MILANO (MF-NW)--Il Ftse Mib chiude la seduta a +1,37% e 28.872 punti, ben lontano dal minimo intraday di 28.303 punti. La decisione del consiglio direttivo Bce di aumentare i tassi di interesse di ulteriori 25 punti base ha spinto gli investitori ad abbandonare la cautela operata fino ad allora, causando un'accelerazione degli indici delle Borse europee.
Gli operatori, infatti, hanno letto la decisione di oggi come un rialzo 'colomba' e ipotizzano che si tratti dell'ultimo aumento del ciclo restrittivo in atto.
Negli Stati Uniti, le richieste settimanali per sussidi di disoccupazione sono aumentate di 3.000 unita' a 220.000, al di sotto del consenso degli economisti intervistati da MT Newswires di 225.000. Inoltre, i prezzi alla produzione ad agosto sono aumentati dello 0,7% m/m, un dato sensibilmente superiore al consenso di +0,4% m/m, con la componente core in crescita dello 0,2% m/m (coerentemente con le attese del consenso).
A Piazza Affari, Tim ha segnato un -1,02%. Le ultime indiscrezioni di stampa vedrebbero slittare oltre il 30 settembre le negoziazioni tra il fondo americano Kkr e il Mef per il deal NetCo.
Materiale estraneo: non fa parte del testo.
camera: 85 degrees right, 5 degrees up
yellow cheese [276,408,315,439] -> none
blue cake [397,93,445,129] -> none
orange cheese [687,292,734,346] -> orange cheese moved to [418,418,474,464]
Il settore bancario, debole fino alla decisione Bce, ha beneficiato del rialzo dei tassi di interesse. Le blue chip del settore chiudono sopra la parita': B.Mps +2,9%, Intesa Sanpaolo +0,51%, Unicredit +2,38%, Banco Bpm +0,77%, Bper +1,05%.
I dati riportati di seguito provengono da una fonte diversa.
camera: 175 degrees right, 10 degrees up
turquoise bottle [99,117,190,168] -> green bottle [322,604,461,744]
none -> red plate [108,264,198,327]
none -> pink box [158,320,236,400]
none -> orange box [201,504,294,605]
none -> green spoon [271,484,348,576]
Focus anche sul settore energetico. Si segnalano Enel, migliore del comparto a +3,2%, ed Eni, che chiude in rialzo del 1,64% anche in virtu' dell'annuncio della partnership tra la divisione Sustainable Mobility e Lg Chem per lo sviluppo e la gestione di una nuova bioraffineria in Corea del Sud, presso il complesso chimico Dasan di Lg Chem. La decisione finale sull'investimento e' attesa entro il 2024. Terna, su cui Societe Generale ha alzato il prezzo obiettivo a 9,1 euro, ha chiuso con un +1,17% a euro.
Nel resto del listino, Orsero guadagna il 5,76% a euro dopo aver alzato la guidance a fine anno. Nel primo semestre l'azienda ha registrato numeri sopra le attese, in particolar modo a livello di ricavi (763,4 mln euro, +32,5% a/a). Banca Akros ha premiato la performance dell'azienda alzando il prezzo obiettivo sul titolo a 24 euro, dai 22 precedenti, confermando il rating buy.